(How to complete this task): Rewrite every one of the rows below as a JSON list of strings with one string per line, leaving out any blank lines.

Segment Start: Data to use

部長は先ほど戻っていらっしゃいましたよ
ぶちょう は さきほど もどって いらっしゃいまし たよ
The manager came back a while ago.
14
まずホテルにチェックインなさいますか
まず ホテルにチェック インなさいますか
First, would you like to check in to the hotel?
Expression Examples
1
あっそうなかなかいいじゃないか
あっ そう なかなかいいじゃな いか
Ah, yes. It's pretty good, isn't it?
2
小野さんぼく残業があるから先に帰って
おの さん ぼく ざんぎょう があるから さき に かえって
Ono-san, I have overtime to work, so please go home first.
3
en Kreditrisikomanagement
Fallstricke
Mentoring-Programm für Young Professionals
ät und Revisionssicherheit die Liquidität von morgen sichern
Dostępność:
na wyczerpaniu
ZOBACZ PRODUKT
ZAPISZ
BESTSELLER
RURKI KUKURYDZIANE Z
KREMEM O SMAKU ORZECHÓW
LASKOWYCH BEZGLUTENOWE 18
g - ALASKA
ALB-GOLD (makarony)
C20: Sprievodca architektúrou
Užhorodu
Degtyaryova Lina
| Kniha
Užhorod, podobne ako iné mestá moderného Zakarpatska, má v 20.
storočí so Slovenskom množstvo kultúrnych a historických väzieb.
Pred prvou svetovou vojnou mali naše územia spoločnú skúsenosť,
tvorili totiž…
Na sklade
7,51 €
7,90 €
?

Segment End: Data to use

(Answer space):
[
  "部長は先ほど戻っていらっしゃいましたよ",
  "ぶちょう は さきほど もどって いらっしゃいまし たよ",
  "The manager came back a while ago.",
  "14",
  "まずホテルにチェックインなさいますか",
  "まず ホテルにチェック インなさいますか",
  "First, would you like to check in to the hotel?",
  "Expression Examples",
  "1",
  "あっそうなかなかいいじゃないか",
  "あっ そう なかなかいいじゃな いか",
  "Ah, yes. It's pretty good, isn't it?",
  "2",
  "小野さんぼく残業があるから先に帰って",
  "おの さん ぼく ざんぎょう があるから さき に かえって",
  "Ono-san, I have overtime to work, so please go home first.",
  "3",
  "en Kreditrisikomanagement",
  "Fallstricke",
  "Mentoring-Programm für Young Professionals",
  "ät und Revisionssicherheit die Liquidität von morgen sichern",
  "Dostępność:",
  "na wyczerpaniu",
  "ZOBACZ PRODUKT",
  "ZAPISZ",
  "BESTSELLER",
  "RURKI KUKURYDZIANE Z",
  "KREMEM O SMAKU ORZECHÓW",
  "LASKOWYCH BEZGLUTENOWE 18",
  "g - ALASKA",
  "ALB-GOLD (makarony)",
  "C20: Sprievodca architektúrou",
  "Užhorodu",
  "Degtyaryova Lina",
  "| Kniha",
  "Užhorod, podobne ako iné mestá moderného Zakarpatska, má v 20.",
  "storočí so Slovenskom množstvo kultúrnych a historických väzieb.",
  "Pred prvou svetovou vojnou mali naše územia spoločnú skúsenosť,",
  "tvorili totiž…",
  "Na sklade",
  "7,51 €",
  "7,90 €",
  "?"
]